DTCK 0.00%↑ Davis Commodities Ltd, an agricultural commodity trading company based in Singapore which specializes in trading of three main categories of agricultural commodities: sugar, rice, and oil and fat products.
CART 0.00%↑ Maplebear Inc. (d/b/a Instacart), the leading grocery technology company in North America, works with grocers and retailers to transform how people shop. The company partners with more than 1,400 national, regional, and local retail banners to facilitate online shopping, delivery and pickup services from more than 80,000 stores across North America on the Instacart Marketplace.
SRBK 0.00%↑SR Bancorp, Inc. is a new Maryland corporation that was formed by Somerset Savings Bank, SLA (“Somerset Savings Bank”) to be the holding company of Somerset Savings Bank upon completion of its conversion from the mutual to stock form of organization. SR Bancorp has had no operations to date and has never issued any capital stock.
KVYO 0.00%↑ Klaviyo, Inc. enables businesses to drive revenue growth by making it easy to bring their first-party data together and use it to create and deliver highly personalized consumer experiences across digital channels.

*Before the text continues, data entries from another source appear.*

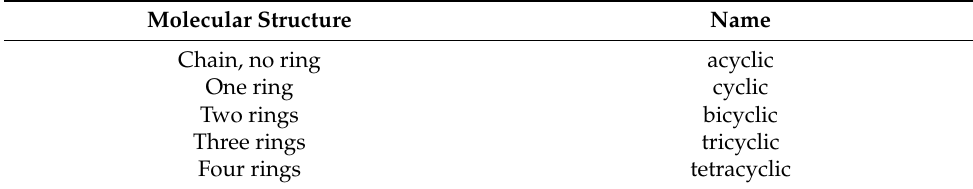
Table 2. Sub-classification of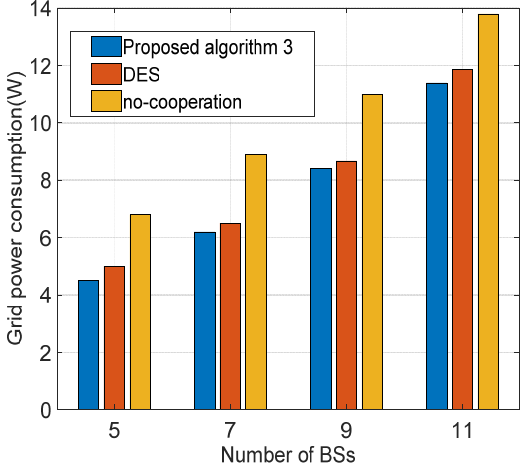
Figure 4. Power consumption versus the number of BSs for different scheme.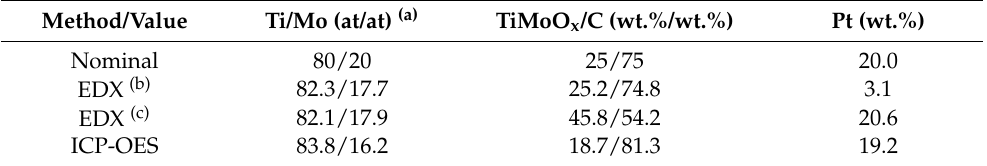
Table 2. Composition of the Pt/75BP electrocatalyst calculated from EDX and ICP-OES results in comparison with nominal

MDBH 0.00%↑ MDB Capital Holdings, LLC is a public venture platform with the objective of growing the public venture marketplace and optimizing the way meaningful technologies are financed and built. Its model typically includes a two-step financing approach with the partner companies: MDB Capital Holdings put in seed capital, as founders, and the first round of capital of between $5 to $10 million dollars to set the business on an operational foundation. The plan is to then raise an additional amount of substantive capital to bring the technology closer to validation or to be able to commence commercialization, typically in the range of $20 to $60 million and often via a public offering or an alternative value realization.